• MATERIAL PROVIDED:
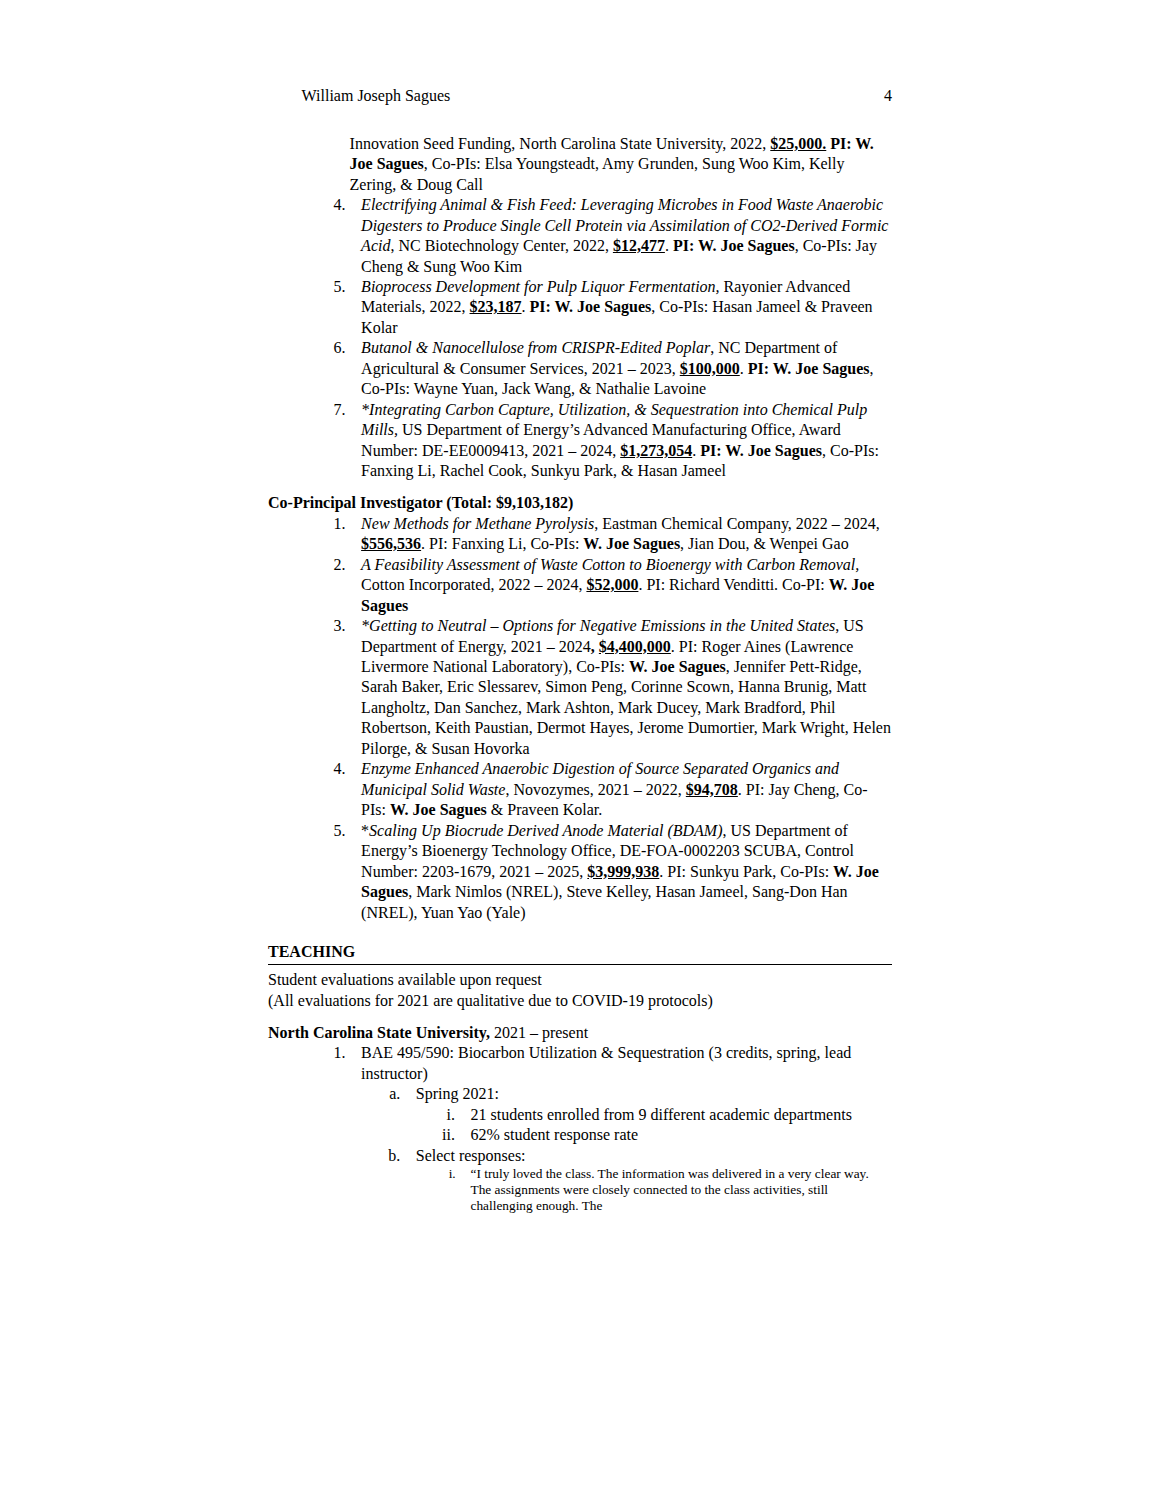William Joseph Sagues 4
Innovation Seed Funding, North Carolina State University, 2022, $25,000. PI: W. Joe Sagues, Co-PIs: Elsa Youngsteadt, Amy Grunden, Sung Woo Kim, Kelly Zering, & Doug Call
Electrifying Animal & Fish Feed: Leveraging Microbes in Food Waste Anaerobic Digesters to Produce Single Cell Protein via Assimilation of CO2-Derived Formic Acid, NC Biotechnology Center, 2022, $12,477. PI: W. Joe Sagues, Co-PIs: Jay Cheng & Sung Woo Kim
Bioprocess Development for Pulp Liquor Fermentation, Rayonier Advanced Materials, 2022, $23,187. PI: W. Joe Sagues, Co-PIs: Hasan Jameel & Praveen Kolar
Butanol & Nanocellulose from CRISPR-Edited Poplar, NC Department of Agricultural & Consumer Services, 2021 – 2023, $100,000. PI: W. Joe Sagues, Co-PIs: Wayne Yuan, Jack Wang, & Nathalie Lavoine
*Integrating Carbon Capture, Utilization, & Sequestration into Chemical Pulp Mills, US Department of Energy’s Advanced Manufacturing Office, Award Number: DE-EE0009413, 2021 – 2024, $1,273,054. PI: W. Joe Sagues, Co-PIs: Fanxing Li, Rachel Cook, Sunkyu Park, & Hasan Jameel
Co-Principal Investigator (Total: $9,103,182)
New Methods for Methane Pyrolysis, Eastman Chemical Company, 2022 – 2024, $556,536. PI: Fanxing Li, Co-PIs: W. Joe Sagues, Jian Dou, & Wenpei Gao
A Feasibility Assessment of Waste Cotton to Bioenergy with Carbon Removal, Cotton Incorporated, 2022 – 2024, $52,000. PI: Richard Venditti. Co-PI: W. Joe Sagues
*Getting to Neutral – Options for Negative Emissions in the United States, US Department of Energy, 2021 – 2024, $4,400,000. PI: Roger Aines (Lawrence Livermore National Laboratory), Co-PIs: W. Joe Sagues, Jennifer Pett-Ridge, Sarah Baker, Eric Slessarev, Simon Peng, Corinne Scown, Hanna Brunig, Matt Langholtz, Dan Sanchez, Mark Ashton, Mark Ducey, Mark Bradford, Phil Robertson, Keith Paustian, Dermot Hayes, Jerome Dumortier, Mark Wright, Helen Pilorge, & Susan Hovorka
Enzyme Enhanced Anaerobic Digestion of Source Separated Organics and Municipal Solid Waste, Novozymes, 2021 – 2022, $94,708. PI: Jay Cheng, Co-PIs: W. Joe Sagues & Praveen Kolar.
*Scaling Up Biocrude Derived Anode Material (BDAM), US Department of Energy’s Bioenergy Technology Office, DE-FOA-0002203 SCUBA, Control Number: 2203-1679, 2021 – 2025, $3,999,938. PI: Sunkyu Park, Co-PIs: W. Joe Sagues, Mark Nimlos (NREL), Steve Kelley, Hasan Jameel, Sang-Don Han (NREL), Yuan Yao (Yale)
TEACHING
Student evaluations available upon request
(All evaluations for 2021 are qualitative due to COVID-19 protocols)
North Carolina State University, 2021 – present
BAE 495/590: Biocarbon Utilization & Sequestration (3 credits, spring, lead instructor)
Spring 2021:
21 students enrolled from 9 different academic departments
62% student response rate
Select responses:
“I truly loved the class. The information was delivered in a very clear way. The assignments were closely connected to the class activities, still challenging enough. The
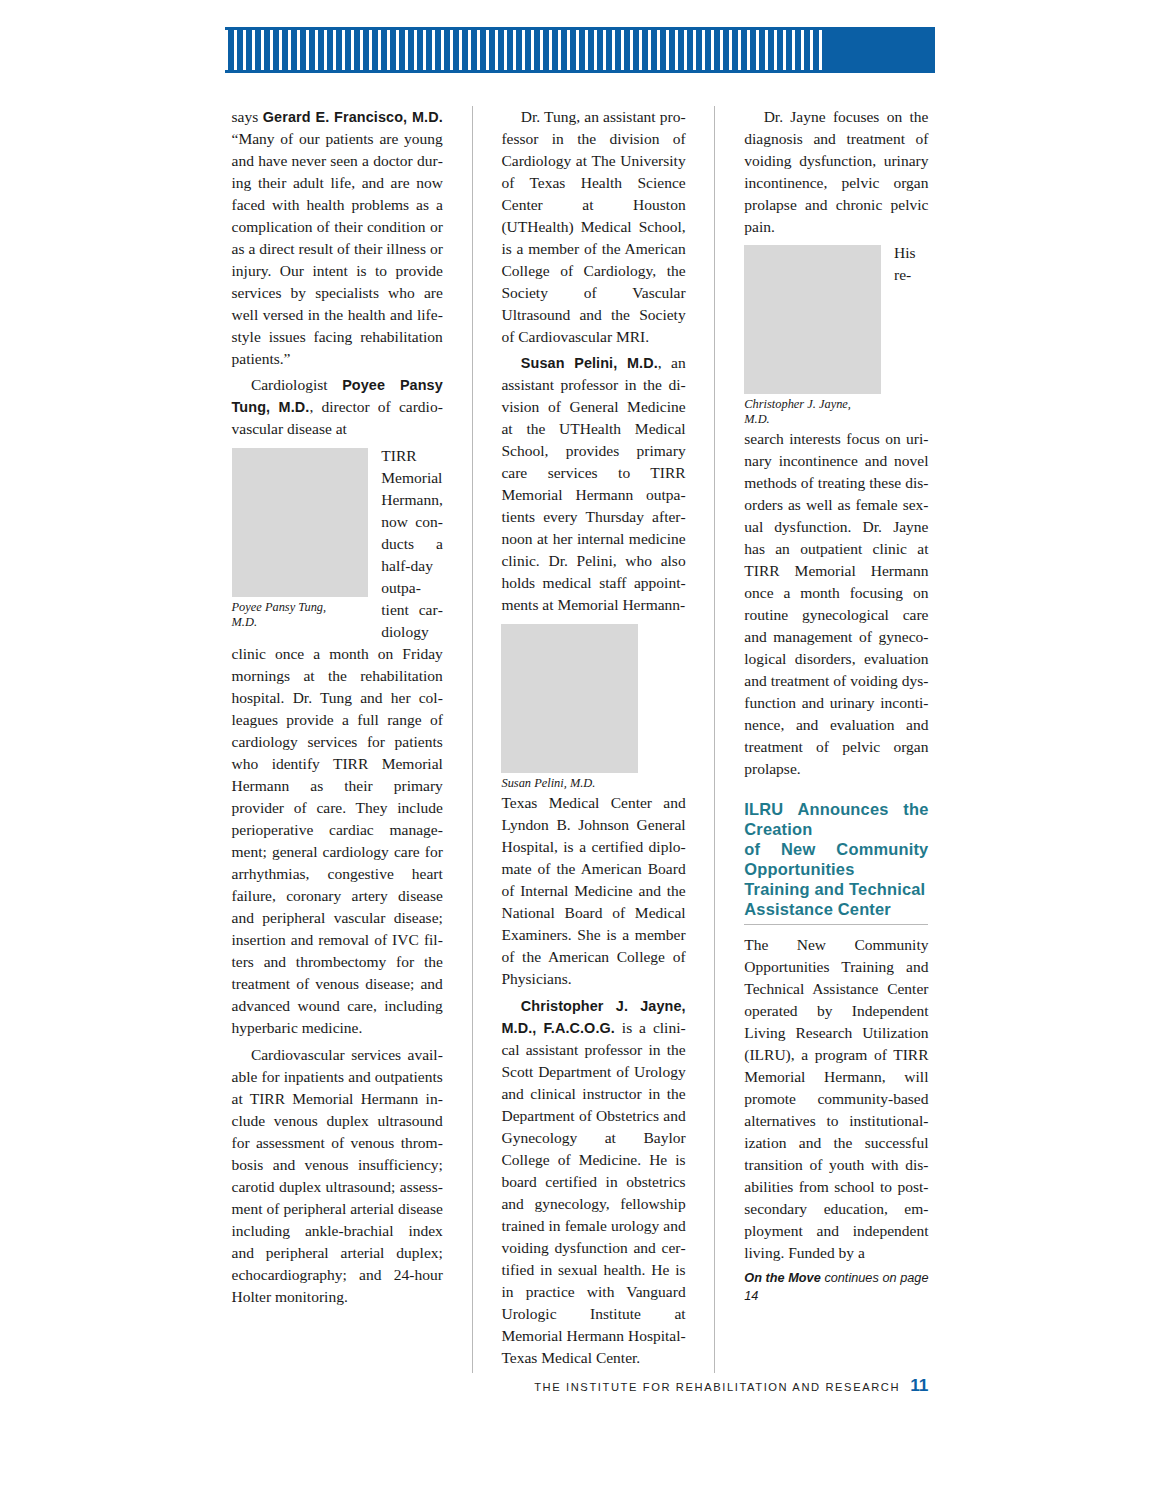says Gerard E. Francisco, M.D. “Many of our patients are young and have never seen a doctor during their adult life, and are now faced with health problems as a complication of their condition or as a direct result of their illness or injury. Our intent is to provide services by specialists who are well versed in the health and lifestyle issues facing rehabilitation patients.”
Cardiologist Poyee Pansy Tung, M.D., director of cardiovascular disease at
Poyee Pansy Tung,
M.D.
TIRR Memorial Hermann, now conducts a half-day outpatient cardiology clinic once a month on Friday mornings at the rehabilitation hospital. Dr. Tung and her colleagues provide a full range of cardiology services for patients who identify TIRR Memorial Hermann as their primary provider of care. They include perioperative cardiac management; general cardiology care for arrhythmias, congestive heart failure, coronary artery disease and peripheral vascular disease; insertion and removal of IVC filters and thrombectomy for the treatment of venous disease; and advanced wound care, including hyperbaric medicine.
Cardiovascular services available for inpatients and outpatients at TIRR Memorial Hermann include venous duplex ultrasound for assessment of venous thrombosis and venous insufficiency; carotid duplex ultrasound; assessment of peripheral arterial disease including ankle-brachial index and peripheral arterial duplex; echocardiography; and 24-hour Holter monitoring.
Dr. Tung, an assistant professor in the division of Cardiology at The University of Texas Health Science Center at Houston (UTHealth) Medical School, is a member of the American College of Cardiology, the Society of Vascular Ultrasound and the Society of Cardiovascular MRI.
Susan Pelini, M.D., an assistant professor in the division of General Medicine at the UTHealth Medical School, provides primary care services to TIRR Memorial Hermann outpatients every Thursday afternoon at her internal medicine clinic. Dr. Pelini, who also holds medical staff appointments at Memorial Hermann-
Susan Pelini, M.D.
Texas Medical Center and Lyndon B. Johnson General Hospital, is a certified diplomate of the American Board of Internal Medicine and the National Board of Medical Examiners. She is a member of the American College of Physicians.
Christopher J. Jayne, M.D., F.A.C.O.G. is a clinical assistant professor in the Scott Department of Urology and clinical instructor in the Department of Obstetrics and Gynecology at Baylor College of Medicine. He is board certified in obstetrics and gynecology, fellowship trained in female urology and voiding dysfunction and certified in sexual health. He is in practice with Vanguard Urologic Institute at Memorial Hermann Hospital-Texas Medical Center.
Dr. Jayne focuses on the diagnosis and treatment of voiding dysfunction, urinary incontinence, pelvic organ prolapse and chronic pelvic pain.
Christopher J. Jayne,
M.D.
His research interests focus on urinary incontinence and novel methods of treating these disorders as well as female sexual dysfunction. Dr. Jayne has an outpatient clinic at TIRR Memorial Hermann once a month focusing on routine gynecological care and management of gynecological disorders, evaluation and treatment of voiding dysfunction and urinary incontinence, and evaluation and treatment of pelvic organ prolapse.
ILRU Announces the Creation
of New Community Opportunities
Training and Technical
Assistance Center
The New Community Opportunities Training and Technical Assistance Center operated by Independent Living Research Utilization (ILRU), a program of TIRR Memorial Hermann, will promote community-based alternatives to institutionalization and the successful transition of youth with disabilities from school to postsecondary education, employment and independent living. Funded by a
On the Move continues on page 14
The Institute for Rehabilitation and Research 11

• EXERCISE AIM: Copy nothing past the line containing "Bioprocess Development for": reproduce every line from the start of the records up to it, skipping pictures.

• EXERCISE ANSWER:
William Joseph Sagues 4
Innovation Seed Funding, North Carolina State University, 2022, $25,000. PI: W. Joe Sagues, Co-PIs: Elsa Youngsteadt, Amy Grunden, Sung Woo Kim, Kelly Zering, & Doug Call
Electrifying Animal & Fish Feed: Leveraging Microbes in Food Waste Anaerobic Digesters to Produce Single Cell Protein via Assimilation of CO2-Derived Formic Acid, NC Biotechnology Center, 2022, $12,477. PI: W. Joe Sagues, Co-PIs: Jay Cheng & Sung Woo Kim
Bioprocess Development for Pulp Liquor Fermentation, Rayonier Advanced Materials, 2022, $23,187. PI: W. Joe Sagues, Co-PIs: Hasan Jameel & Praveen Kolar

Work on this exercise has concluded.